**Task to complete**
Starting with the line that holds "- each thread fills", copy out each remaining line of the listing below, up to and including the last one, and include nothing else.

------ Records provided ------

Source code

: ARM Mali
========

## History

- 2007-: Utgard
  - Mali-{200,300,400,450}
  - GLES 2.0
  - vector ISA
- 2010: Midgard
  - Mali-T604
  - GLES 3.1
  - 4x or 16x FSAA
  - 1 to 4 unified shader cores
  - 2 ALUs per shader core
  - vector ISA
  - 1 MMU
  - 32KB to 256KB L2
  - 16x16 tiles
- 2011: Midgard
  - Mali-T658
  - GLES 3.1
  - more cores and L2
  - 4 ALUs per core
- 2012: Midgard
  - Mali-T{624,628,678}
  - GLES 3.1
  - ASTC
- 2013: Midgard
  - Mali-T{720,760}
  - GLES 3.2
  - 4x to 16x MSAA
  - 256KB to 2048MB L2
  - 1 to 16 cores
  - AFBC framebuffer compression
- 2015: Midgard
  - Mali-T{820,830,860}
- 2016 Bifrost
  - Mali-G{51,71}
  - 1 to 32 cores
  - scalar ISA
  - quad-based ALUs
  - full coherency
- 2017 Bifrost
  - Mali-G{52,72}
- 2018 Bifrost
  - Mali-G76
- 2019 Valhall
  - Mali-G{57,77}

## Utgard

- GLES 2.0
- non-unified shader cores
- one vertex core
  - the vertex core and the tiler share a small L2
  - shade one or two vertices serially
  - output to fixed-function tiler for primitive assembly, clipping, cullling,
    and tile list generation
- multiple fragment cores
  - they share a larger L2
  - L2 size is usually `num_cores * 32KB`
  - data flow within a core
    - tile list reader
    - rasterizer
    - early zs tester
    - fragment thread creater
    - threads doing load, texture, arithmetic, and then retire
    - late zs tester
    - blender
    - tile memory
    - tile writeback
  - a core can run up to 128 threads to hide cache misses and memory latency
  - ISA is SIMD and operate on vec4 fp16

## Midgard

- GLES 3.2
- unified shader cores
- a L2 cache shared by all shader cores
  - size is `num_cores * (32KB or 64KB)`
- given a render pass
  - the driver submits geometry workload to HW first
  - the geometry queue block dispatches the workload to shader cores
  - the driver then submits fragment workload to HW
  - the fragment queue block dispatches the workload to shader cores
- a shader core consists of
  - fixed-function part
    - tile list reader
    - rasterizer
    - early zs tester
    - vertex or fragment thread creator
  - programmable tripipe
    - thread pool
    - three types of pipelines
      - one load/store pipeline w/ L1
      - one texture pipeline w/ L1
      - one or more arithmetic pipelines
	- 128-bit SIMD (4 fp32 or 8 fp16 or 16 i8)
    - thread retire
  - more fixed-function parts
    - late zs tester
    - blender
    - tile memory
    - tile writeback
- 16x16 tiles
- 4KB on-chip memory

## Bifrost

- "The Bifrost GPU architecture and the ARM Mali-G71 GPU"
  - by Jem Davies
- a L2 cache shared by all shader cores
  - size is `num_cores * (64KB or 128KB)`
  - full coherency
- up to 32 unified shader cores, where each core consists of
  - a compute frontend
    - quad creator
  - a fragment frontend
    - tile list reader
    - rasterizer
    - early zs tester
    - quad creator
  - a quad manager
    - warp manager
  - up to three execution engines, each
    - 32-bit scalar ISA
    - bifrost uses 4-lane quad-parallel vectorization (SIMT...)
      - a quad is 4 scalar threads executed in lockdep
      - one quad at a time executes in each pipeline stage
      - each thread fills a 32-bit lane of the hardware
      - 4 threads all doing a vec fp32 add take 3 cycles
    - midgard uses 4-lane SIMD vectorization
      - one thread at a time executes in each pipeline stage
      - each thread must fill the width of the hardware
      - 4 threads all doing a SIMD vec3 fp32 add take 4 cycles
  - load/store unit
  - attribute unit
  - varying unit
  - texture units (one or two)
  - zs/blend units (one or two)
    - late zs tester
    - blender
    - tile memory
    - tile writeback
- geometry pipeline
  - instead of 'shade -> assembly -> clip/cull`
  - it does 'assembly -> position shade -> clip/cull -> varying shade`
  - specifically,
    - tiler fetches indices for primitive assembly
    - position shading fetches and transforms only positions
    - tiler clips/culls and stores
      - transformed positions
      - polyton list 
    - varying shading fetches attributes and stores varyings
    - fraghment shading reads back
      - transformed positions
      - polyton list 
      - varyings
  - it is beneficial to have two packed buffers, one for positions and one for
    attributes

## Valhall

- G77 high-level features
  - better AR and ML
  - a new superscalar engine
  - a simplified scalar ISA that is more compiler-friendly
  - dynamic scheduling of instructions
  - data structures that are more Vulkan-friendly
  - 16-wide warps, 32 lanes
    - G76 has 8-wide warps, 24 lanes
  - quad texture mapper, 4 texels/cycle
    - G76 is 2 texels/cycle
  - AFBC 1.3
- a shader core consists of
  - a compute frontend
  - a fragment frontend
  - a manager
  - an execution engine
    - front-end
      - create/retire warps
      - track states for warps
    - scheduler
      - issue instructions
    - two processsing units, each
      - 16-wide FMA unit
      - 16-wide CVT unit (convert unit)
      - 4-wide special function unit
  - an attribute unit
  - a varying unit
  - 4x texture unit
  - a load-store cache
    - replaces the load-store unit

------

**Output for this task**
      - each thread fills a 32-bit lane of the hardware
      - 4 threads all doing a vec fp32 add take 3 cycles
    - midgard uses 4-lane SIMD vectorization
      - one thread at a time executes in each pipeline stage
      - each thread must fill the width of the hardware
      - 4 threads all doing a SIMD vec3 fp32 add take 4 cycles
  - load/store unit
  - attribute unit
  - varying unit
  - texture units (one or two)
  - zs/blend units (one or two)
    - late zs tester
    - blender
    - tile memory
    - tile writeback
- geometry pipeline
  - instead of 'shade -> assembly -> clip/cull`
  - it does 'assembly -> position shade -> clip/cull -> varying shade`
  - specifically,
    - tiler fetches indices for primitive assembly
    - position shading fetches and transforms only positions
    - tiler clips/culls and stores
      - transformed positions
      - polyton list 
    - varying shading fetches attributes and stores varyings
    - fraghment shading reads back
      - transformed positions
      - polyton list 
      - varyings
  - it is beneficial to have two packed buffers, one for positions and one for
    attributes

## Valhall

- G77 high-level features
  - better AR and ML
  - a new superscalar engine
  - a simplified scalar ISA that is more compiler-friendly
  - dynamic scheduling of instructions
  - data structures that are more Vulkan-friendly
  - 16-wide warps, 32 lanes
    - G76 has 8-wide warps, 24 lanes
  - quad texture mapper, 4 texels/cycle
    - G76 is 2 texels/cycle
  - AFBC 1.3
- a shader core consists of
  - a compute frontend
  - a fragment frontend
  - a manager
  - an execution engine
    - front-end
      - create/retire warps
      - track states for warps
    - scheduler
      - issue instructions
    - two processsing units, each
      - 16-wide FMA unit
      - 16-wide CVT unit (convert unit)
      - 4-wide special function unit
  - an attribute unit
  - a varying unit
  - 4x texture unit
  - a load-store cache
    - replaces the load-store unit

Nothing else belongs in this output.